Work order:
What you return must be the full data, repeated verbatim, with no pictures in it.

[Dataset excerpts]
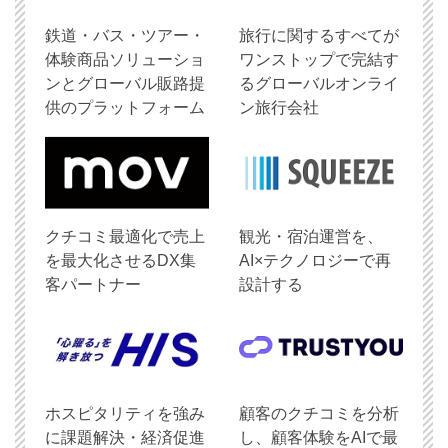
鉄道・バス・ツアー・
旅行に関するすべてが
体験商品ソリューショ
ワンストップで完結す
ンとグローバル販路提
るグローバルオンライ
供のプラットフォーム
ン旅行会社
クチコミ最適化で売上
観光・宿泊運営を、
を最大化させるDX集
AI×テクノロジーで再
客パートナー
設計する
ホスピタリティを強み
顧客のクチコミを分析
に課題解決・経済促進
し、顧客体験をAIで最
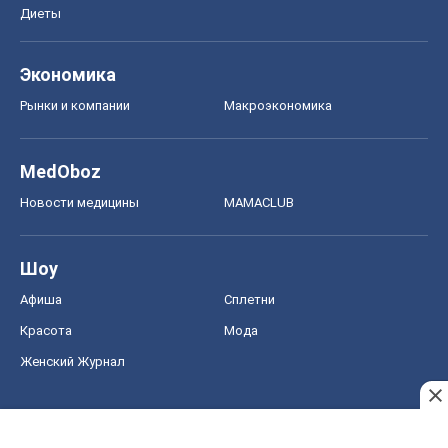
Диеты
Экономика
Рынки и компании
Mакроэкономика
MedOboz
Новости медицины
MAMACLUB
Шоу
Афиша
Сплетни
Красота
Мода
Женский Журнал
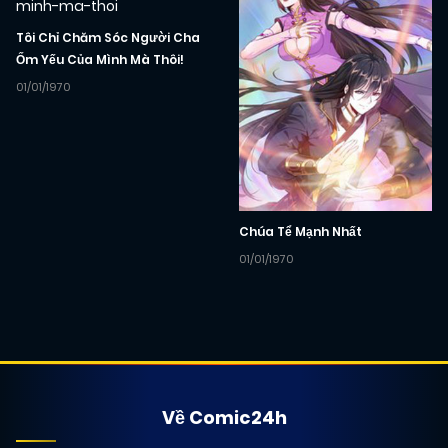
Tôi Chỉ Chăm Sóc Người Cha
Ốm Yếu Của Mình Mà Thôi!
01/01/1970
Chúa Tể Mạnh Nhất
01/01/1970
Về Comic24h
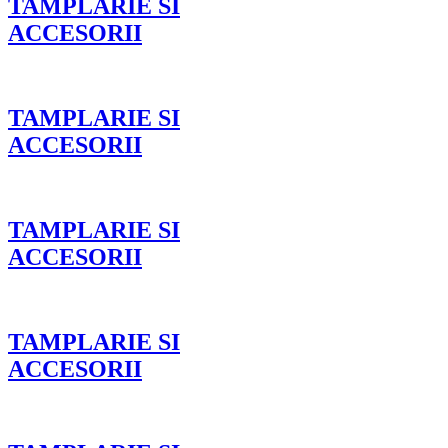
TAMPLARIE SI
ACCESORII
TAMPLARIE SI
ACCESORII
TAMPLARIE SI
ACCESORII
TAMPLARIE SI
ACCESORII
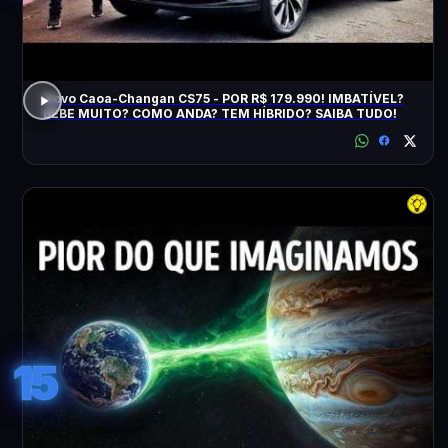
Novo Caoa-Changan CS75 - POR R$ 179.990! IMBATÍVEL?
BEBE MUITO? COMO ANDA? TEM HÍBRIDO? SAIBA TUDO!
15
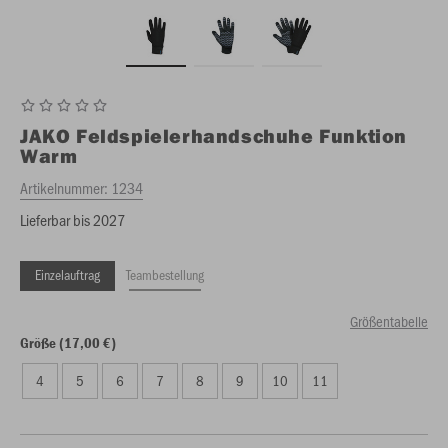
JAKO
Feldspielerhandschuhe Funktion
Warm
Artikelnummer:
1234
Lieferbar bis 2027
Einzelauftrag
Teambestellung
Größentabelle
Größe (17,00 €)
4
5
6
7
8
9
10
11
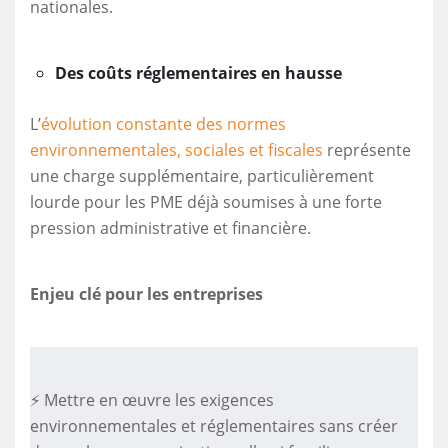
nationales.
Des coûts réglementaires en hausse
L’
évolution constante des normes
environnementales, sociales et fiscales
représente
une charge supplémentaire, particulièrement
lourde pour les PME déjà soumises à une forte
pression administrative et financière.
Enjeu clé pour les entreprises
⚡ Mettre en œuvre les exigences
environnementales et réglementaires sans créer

Result below:
鉄道・バス・ツアー・
旅行に関するすべてが
体験商品ソリューショ
ワンストップで完結す
ンとグローバル販路提
るグローバルオンライ
供のプラットフォーム
ン旅行会社
クチコミ最適化で売上
観光・宿泊運営を、
を最大化させるDX集
AI×テクノロジーで再
客パートナー
設計する
ホスピタリティを強み
顧客のクチコミを分析
に課題解決・経済促進
し、顧客体験をAIで最
Диеты
Экономика
Рынки и компании
Mакроэкономика
MedOboz
Новости медицины
MAMACLUB
Шоу
Афиша
Сплетни
Красота
Мода
Женский Журнал
Tôi Chỉ Chăm Sóc Người Cha
Ốm Yếu Của Mình Mà Thôi!
01/01/1970
Chúa Tể Mạnh Nhất
01/01/1970
Về Comic24h
TAMPLARIE SI
ACCESORII
TAMPLARIE SI
ACCESORII
TAMPLARIE SI
ACCESORII
TAMPLARIE SI
ACCESORII
Novo Caoa-Changan CS75 - POR R$ 179.990! IMBATÍVEL?
BEBE MUITO? COMO ANDA? TEM HÍBRIDO? SAIBA TUDO!
15
JAKO
Feldspielerhandschuhe Funktion
Warm
Artikelnummer:
1234
Lieferbar bis 2027
Einzelauftrag
Teambestellung
Größentabelle
Größe (17,00 €)
4
5
6
7
8
9
10
11
nationales.
Des coûts réglementaires en hausse
L’
évolution constante des normes
environnementales, sociales et fiscales
représente
une charge supplémentaire, particulièrement
lourde pour les PME déjà soumises à une forte
pression administrative et financière.
Enjeu clé pour les entreprises
⚡ Mettre en œuvre les exigences
environnementales et réglementaires sans créer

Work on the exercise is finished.